Eliel Saarinen - Johan Siegfried Sirèn - Raimi et Réima Pietilä

 

Finlande Helsinski immeuble

Et puis, il y eut la gare d’Helsinki (1910 / 1914) de Eliel Saarinen !

C’est une gare certes assez modeste par sa taille mais qui tranche nettement avec les productions courantes de la même époque : des formes simples mais affirmées, liées à la structure et à la fonction de la gare : une façade en avancée avec fronton curviligne dans le prolongement de la halle couvrant les voies. Le porche est encadré de statues massives, rectilignes, représentant un homme tenant un globe entre ses mains.

Pour apprécier toute la modernité de cette architecture, il suffit de faire une comparaison avec d’autres réalisations de la même période : la gare de Limoges (1925 / 1929), lourde, pataude, éclectique, tout à la fois médiévale, classique et byzantine, cachant soigneusement ce qui en faisait la modernité, à savoir sa plate-forme en béton recouvrant l’ensemble des voies. Ou encore la gare de La Rochelle (1910 / 1923) au style médiévalo-classique.

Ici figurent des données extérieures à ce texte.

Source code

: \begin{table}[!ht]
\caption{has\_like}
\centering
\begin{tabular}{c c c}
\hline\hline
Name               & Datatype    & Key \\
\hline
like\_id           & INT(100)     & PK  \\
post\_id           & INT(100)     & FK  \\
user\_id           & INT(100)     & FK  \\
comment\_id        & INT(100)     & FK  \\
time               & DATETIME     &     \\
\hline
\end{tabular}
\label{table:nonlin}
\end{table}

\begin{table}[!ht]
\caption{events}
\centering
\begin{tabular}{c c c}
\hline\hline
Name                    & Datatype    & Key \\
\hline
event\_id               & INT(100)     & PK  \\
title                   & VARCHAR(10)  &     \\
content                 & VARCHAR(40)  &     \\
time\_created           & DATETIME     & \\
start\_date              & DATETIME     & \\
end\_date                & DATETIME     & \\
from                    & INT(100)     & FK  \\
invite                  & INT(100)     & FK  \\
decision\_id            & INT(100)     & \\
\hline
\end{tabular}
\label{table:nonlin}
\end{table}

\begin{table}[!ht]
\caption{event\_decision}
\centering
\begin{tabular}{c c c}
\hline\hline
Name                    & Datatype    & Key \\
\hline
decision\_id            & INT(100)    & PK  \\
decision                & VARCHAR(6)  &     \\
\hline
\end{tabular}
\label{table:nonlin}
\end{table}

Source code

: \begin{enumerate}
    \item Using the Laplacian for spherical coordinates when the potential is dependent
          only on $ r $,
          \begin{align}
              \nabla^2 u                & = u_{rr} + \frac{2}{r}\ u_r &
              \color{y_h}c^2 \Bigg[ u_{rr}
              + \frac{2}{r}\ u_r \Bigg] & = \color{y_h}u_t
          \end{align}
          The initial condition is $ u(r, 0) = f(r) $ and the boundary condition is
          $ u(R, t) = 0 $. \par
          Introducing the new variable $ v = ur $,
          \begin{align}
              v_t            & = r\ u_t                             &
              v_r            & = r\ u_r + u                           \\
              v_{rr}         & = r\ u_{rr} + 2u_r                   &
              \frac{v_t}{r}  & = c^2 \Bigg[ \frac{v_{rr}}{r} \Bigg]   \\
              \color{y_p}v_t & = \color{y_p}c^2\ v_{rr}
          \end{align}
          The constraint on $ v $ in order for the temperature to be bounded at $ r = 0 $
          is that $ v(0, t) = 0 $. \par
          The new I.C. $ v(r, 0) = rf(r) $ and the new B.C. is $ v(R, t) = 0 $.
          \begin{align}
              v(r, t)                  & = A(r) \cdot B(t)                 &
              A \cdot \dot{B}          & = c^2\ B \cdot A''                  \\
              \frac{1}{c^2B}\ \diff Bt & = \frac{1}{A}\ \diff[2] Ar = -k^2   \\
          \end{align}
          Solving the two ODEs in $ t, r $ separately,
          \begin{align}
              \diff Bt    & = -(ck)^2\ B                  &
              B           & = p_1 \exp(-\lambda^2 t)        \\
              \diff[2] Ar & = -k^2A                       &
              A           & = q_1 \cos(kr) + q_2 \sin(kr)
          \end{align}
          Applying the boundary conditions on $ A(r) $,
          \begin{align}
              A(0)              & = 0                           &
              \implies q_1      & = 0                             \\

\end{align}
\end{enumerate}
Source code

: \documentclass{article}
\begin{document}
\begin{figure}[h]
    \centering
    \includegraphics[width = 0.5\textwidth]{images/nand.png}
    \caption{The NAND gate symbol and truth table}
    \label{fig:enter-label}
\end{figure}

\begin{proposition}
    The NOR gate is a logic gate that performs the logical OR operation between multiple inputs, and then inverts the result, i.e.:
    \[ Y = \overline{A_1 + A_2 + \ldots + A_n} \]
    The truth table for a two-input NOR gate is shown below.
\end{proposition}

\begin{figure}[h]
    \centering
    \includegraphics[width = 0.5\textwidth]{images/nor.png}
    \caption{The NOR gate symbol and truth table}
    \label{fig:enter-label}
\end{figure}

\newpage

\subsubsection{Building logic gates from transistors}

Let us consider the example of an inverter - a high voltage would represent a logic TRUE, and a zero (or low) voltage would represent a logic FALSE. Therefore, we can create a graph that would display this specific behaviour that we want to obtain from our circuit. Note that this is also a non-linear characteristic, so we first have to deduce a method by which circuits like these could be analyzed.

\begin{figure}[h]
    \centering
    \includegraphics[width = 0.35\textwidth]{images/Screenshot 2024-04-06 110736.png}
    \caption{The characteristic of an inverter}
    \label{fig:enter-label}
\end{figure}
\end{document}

Les seuls parallèles possibles de l’œuvre de Saarinen le sont avec des projets de futuristes italiens qui sont restés à l’état d’ébauche (Antonio Sant’Elia 1913 / 1914[1]). La gare d’Helsinki n’est pas un palais moderne, mais une entrée dans la ville et une porte ouverte sur le monde ainsi que le souligne la statuaire d’Emil Wilkström.

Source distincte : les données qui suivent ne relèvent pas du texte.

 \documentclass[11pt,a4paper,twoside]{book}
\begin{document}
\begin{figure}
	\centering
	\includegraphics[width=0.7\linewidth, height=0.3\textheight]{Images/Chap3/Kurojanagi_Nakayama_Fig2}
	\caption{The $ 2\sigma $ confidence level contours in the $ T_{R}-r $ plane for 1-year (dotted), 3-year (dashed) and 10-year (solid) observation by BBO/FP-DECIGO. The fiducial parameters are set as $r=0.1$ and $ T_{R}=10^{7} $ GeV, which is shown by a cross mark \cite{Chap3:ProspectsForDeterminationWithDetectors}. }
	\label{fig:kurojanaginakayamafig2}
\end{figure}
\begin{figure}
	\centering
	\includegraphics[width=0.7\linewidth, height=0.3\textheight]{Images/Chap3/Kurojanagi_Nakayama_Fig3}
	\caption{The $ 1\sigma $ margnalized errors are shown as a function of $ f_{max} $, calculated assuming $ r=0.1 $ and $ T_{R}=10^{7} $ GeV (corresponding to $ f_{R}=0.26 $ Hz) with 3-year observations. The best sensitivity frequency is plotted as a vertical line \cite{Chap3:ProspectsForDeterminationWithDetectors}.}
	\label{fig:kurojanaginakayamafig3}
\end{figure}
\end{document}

« ... la gare (...) loin de ruiner le mythe du voyage, en est devenue un évident symbole : un sas magique dressé dans la ville comme une promesse de l’au-delà »[2]

Le parlement de Johan Sigfrid Sirén (1931) apparaît moins novateur même s’il serait un excellent exemple de fonctionnalisme nordique. C’est un édifice carré, massif, de granit rose, précédé d’une colonnade aux hautes et fines colonnes d’ordre colossal. Cette colonnade imposante fait immanquablement penser aux pires monuments soviétiques même si l’œuvre de Sirén est très dépouillée et très pure, à l’inverse des œuvres soviétiques surchargées de travailleurs, ouvriers et paysans, d’épis de blé et de roues dentées, de feuilles de laurier et d’étoiles rouges. Fonctionnel peut-être, mais pas véritablement très inventif.

Aux mêmes dates se construisaient les bâtiments du Bauhaus à Dessau (1925 / 1926 - Walter Gropius), l’Asile de l’Armée du Salut à Paris (1929 / 1933 - Le Corbusier et Pierre Jeanneret) ou la Casa del Fascio à Côme (1932 / 1936 – Guiseppe Terragni) qui sont autrement novateurs. Un point de détail intéressant : les entrées latérales du bâtiment présentent des jambages inclinés, comme à l’hôtel de ville dessiné par Carl Ludvig Engel. Je ne peux pas croire à une simple coïncidence, alors est-ce un clin d’œil malicieux ?

Mais la Finlande n’en est pas restée là ! Il y eut aussi une floraison d’architectes après Aalto. A Tempere, la bibliothèque centrale n’est pas sans intérêt.

 « La bibliothèque de Tampere était un magnifique bâtiment neuf d’aspect très original. Sorjonen essaya de se souvenir du nom de l’architecte, mais sans succès. Il se dit que, lorsqu’il serait vieux, il souffrirait certainement de troubles de la mémoire, vu le nombre de choses qui disparaissaient déjà de son esprit »[3]

Pour mémoire, elle est de Raili et Reima Pietilä (1986). La bibliothèque centrale est effectivement originale avec ses formes arrondies et ses toits de cuivre brun. Elle semble avoir servi d’aire d’atterrissage d’urgence à une soucoupe volante qui serait restée perchée sur sa terrasse, un peu en biais. En opposition avec les rondeurs basses de la bibliothèque centrale, la Kalevan Kirkko dresse de hautes parois composées de formes incurvées successives qui l’ont fait appeler « le silos des âmes ». Si l’extérieur fait un peu penser à un silo à céréales dont toutes les cellules n’auraient pas été construites, l’intérieur est remarquable d’élévation et de lumière. Les formes incurvées des murs sont séparées par de hautes fenêtres qui dispensent une lumière douce. Elles délimitent une vaste salle, sans aucun obstacle, très haute, de forme irrégulière, légèrement incurvée, au plafond plat. Bien que d’une conception très différente, c’est également une œuvre de Raili et Reima Pietilä (1966).


[1] Centre Georges Pompidou. « Le temps des gares ». 1978.

[2] Jean-Didier Urbain. « L’idiot du voyage - Histoires de touristes ». 1993.